EXERCISE BRIEF –
From the first line of the material to the line containing "Товари та послуги", inclusive, write out each line exactly, leaving out the pictures.

SUPPLIED RECORDS –

● ● ● ● ●

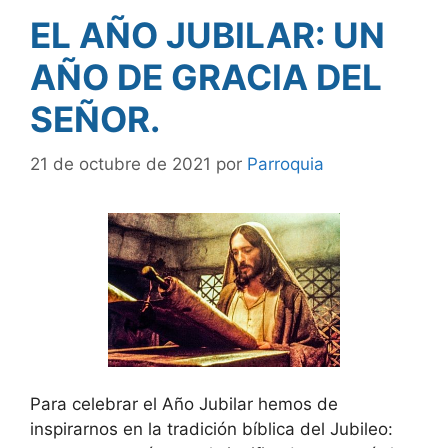
EL AÑO JUBILAR: UN
AÑO DE GRACIA DEL
SEÑOR.
21 de octubre de 2021
por
Parroquia
Para celebrar el Año Jubilar hemos de
inspirarnos en la tradición bíblica del Jubileo:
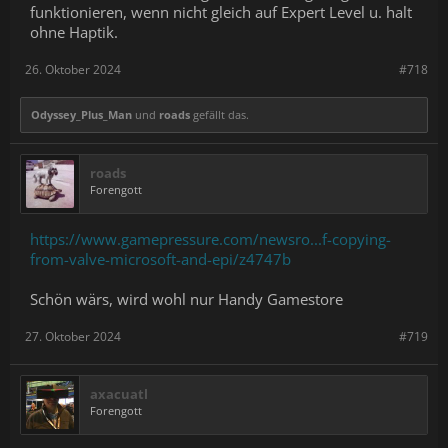
funktionieren, wenn nicht gleich auf Expert Level u. halt
ohne Haptik.
26. Oktober 2024
#718
Odyssey_Plus_Man
und
roads
gefällt das.
roads
Forengott
https://www.gamepressure.com/newsro...f-copying-
from-valve-microsoft-and-epi/z4747b
Schön wärs, wird wohl nur Handy Gamestore
27. Oktober 2024
#719
axacuatl
Forengott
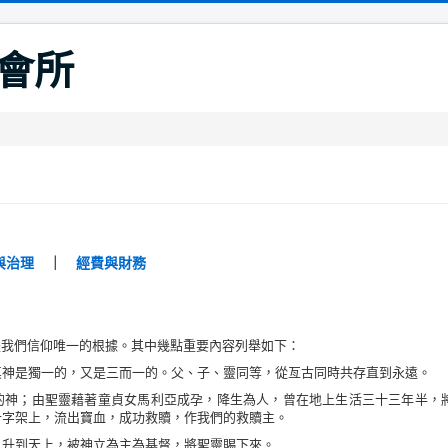
會所
與治理
｜
經費與財務
們信仰唯一的根據。其中幾點重要內容列舉如下：
真神是獨一的，又是三而一的。父、子、靈同等，從亙古同時共存直到永遠。
的神；由聖靈藉著童貞女馬利亞成孕，降生為人，曾在地上生活三十三年半，
十字架上，流出寶血，成功救贖，作我們的救贖主。
，升到天上，被神立為主為基督，將聖靈賜下來。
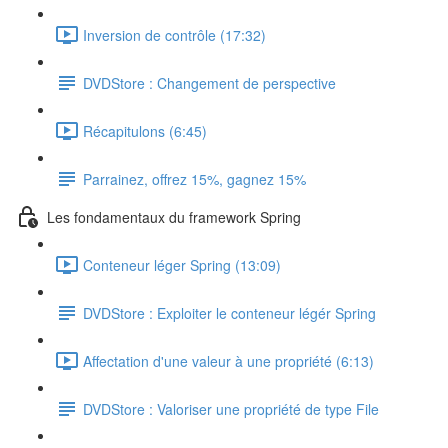
Inversion de contrôle (17:32)
DVDStore : Changement de perspective
Récapitulons (6:45)
Parrainez, offrez 15%, gagnez 15%
Les fondamentaux du framework Spring
Conteneur léger Spring (13:09)
DVDStore : Exploiter le conteneur légér Spring
Affectation d'une valeur à une propriété (6:13)
DVDStore : Valoriser une propriété de type File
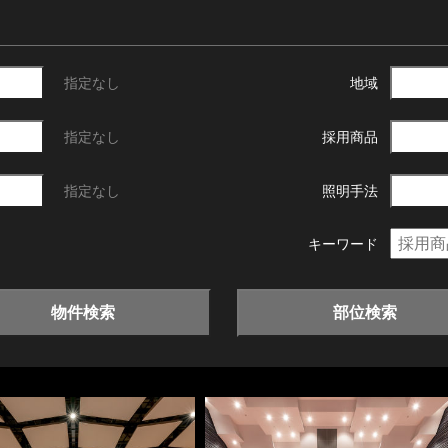
指定なし
地域
指定なし
採用商品
指定なし
照明手法
キーワード
物件検索
部位検索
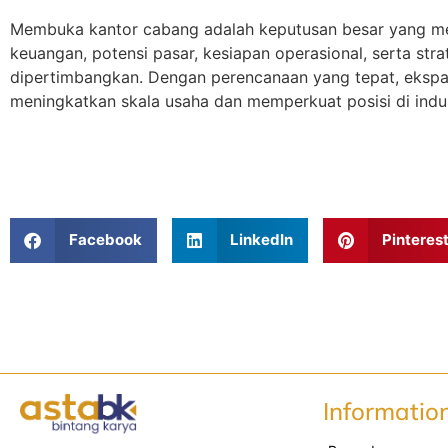
Membuka kantor cabang adalah keputusan besar yang me
keuangan, potensi pasar, kesiapan operasional, serta str
dipertimbangkan. Dengan perencanaan yang tepat, ekspan
meningkatkan skala usaha dan memperkuat posisi di indus
Facebook
LinkedIn
Pinteres
Informatio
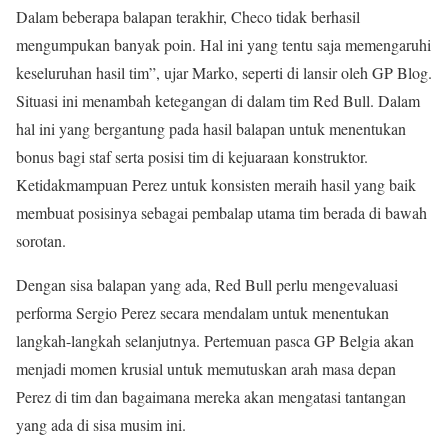
Dalam beberapa balapan terakhir, Checo tidak berhasil
mengumpukan banyak poin. Hal ini yang tentu saja memengaruhi
keseluruhan hasil tim”, ujar Marko, seperti di lansir oleh GP Blog.
Situasi ini menambah ketegangan di dalam tim Red Bull. Dalam
hal ini yang bergantung pada hasil balapan untuk menentukan
bonus bagi staf serta posisi tim di kejuaraan konstruktor.
Ketidakmampuan Perez untuk konsisten meraih hasil yang baik
membuat posisinya sebagai pembalap utama tim berada di bawah
sorotan.
Dengan sisa balapan yang ada, Red Bull perlu mengevaluasi
performa Sergio Perez secara mendalam untuk menentukan
langkah-langkah selanjutnya. Pertemuan pasca GP Belgia akan
menjadi momen krusial untuk memutuskan arah masa depan
Perez di tim dan bagaimana mereka akan mengatasi tantangan
yang ada di sisa musim ini.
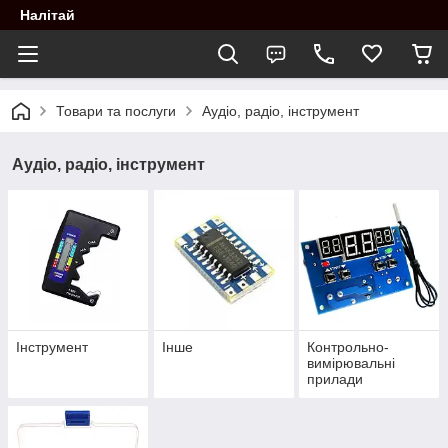
Налітай
Товари та послуги
Аудіо, радіо, інструмент
Аудіо, радіо, інструмент
Інструмент
Інше
Контрольно-
вимірювальні
прилади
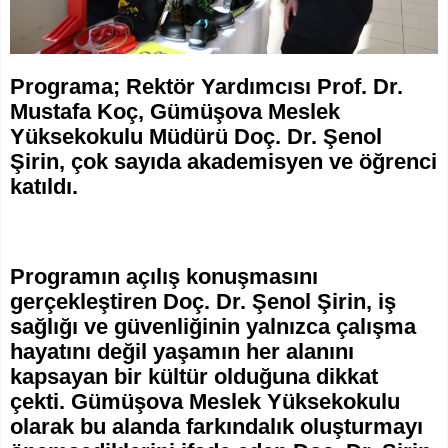
Programa; Rektör Yardımcısı Prof. Dr.
Mustafa Koç, Gümüşova Meslek
Yüksekokulu Müdürü Doç. Dr. Şenol
Şirin, çok sayıda akademisyen ve öğrenci
katıldı.
Programın açılış konuşmasını
gerçekleştiren Doç. Dr. Şenol Şirin, iş
sağlığı ve güvenliğinin yalnızca çalışma
hayatını değil yaşamın her alanını
kapsayan bir kültür olduğuna dikkat
çekti. Gümüşova Meslek Yüksekokulu
olarak bu alanda farkındalık oluşturmayı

● ● ● ● ●

EXERCISE OUTPUT –
EL AÑO JUBILAR: UN
AÑO DE GRACIA DEL
SEÑOR.
21 de octubre de 2021
por
Parroquia
Para celebrar el Año Jubilar hemos de
inspirarnos en la tradición bíblica del Jubileo:
funktionieren, wenn nicht gleich auf Expert Level u. halt
ohne Haptik.
26. Oktober 2024
#718
Odyssey_Plus_Man
und
roads
gefällt das.
roads
Forengott
https://www.gamepressure.com/newsro...f-copying-
from-valve-microsoft-and-epi/z4747b
Schön wärs, wird wohl nur Handy Gamestore
27. Oktober 2024
#719
axacuatl
Forengott
會所
與治理
｜
經費與財務
們信仰唯一的根據。其中幾點重要內容列舉如下：
真神是獨一的，又是三而一的。父、子、靈同等，從亙古同時共存直到永遠。
的神；由聖靈藉著童貞女馬利亞成孕，降生為人，曾在地上生活三十三年半，
十字架上，流出寶血，成功救贖，作我們的救贖主。
，升到天上，被神立為主為基督，將聖靈賜下來。
Inversion de contrôle (17:32)
DVDStore : Changement de perspective
Récapitulons (6:45)
Parrainez, offrez 15%, gagnez 15%
Les fondamentaux du framework Spring
Conteneur léger Spring (13:09)
DVDStore : Exploiter le conteneur légér Spring
Affectation d'une valeur à une propriété (6:13)
DVDStore : Valoriser une propriété de type File
指定なし
地域
指定なし
採用商品
指定なし
照明手法
キーワード
物件検索
部位検索
Membuka kantor cabang adalah keputusan besar yang me
keuangan, potensi pasar, kesiapan operasional, serta str
dipertimbangkan. Dengan perencanaan yang tepat, ekspan
meningkatkan skala usaha dan memperkuat posisi di indus
Facebook
LinkedIn
Pinteres
Informatio
Dalam beberapa balapan terakhir, Checo tidak berhasil
mengumpukan banyak poin. Hal ini yang tentu saja memengaruhi
keseluruhan hasil tim”, ujar Marko, seperti di lansir oleh GP Blog.
Situasi ini menambah ketegangan di dalam tim Red Bull. Dalam
hal ini yang bergantung pada hasil balapan untuk menentukan
bonus bagi staf serta posisi tim di kejuaraan konstruktor.
Ketidakmampuan Perez untuk konsisten meraih hasil yang baik
membuat posisinya sebagai pembalap utama tim berada di bawah
sorotan.
Dengan sisa balapan yang ada, Red Bull perlu mengevaluasi
performa Sergio Perez secara mendalam untuk menentukan
langkah-langkah selanjutnya. Pertemuan pasca GP Belgia akan
menjadi momen krusial untuk memutuskan arah masa depan
Perez di tim dan bagaimana mereka akan mengatasi tantangan
yang ada di sisa musim ini.
Налітай
Товари та послуги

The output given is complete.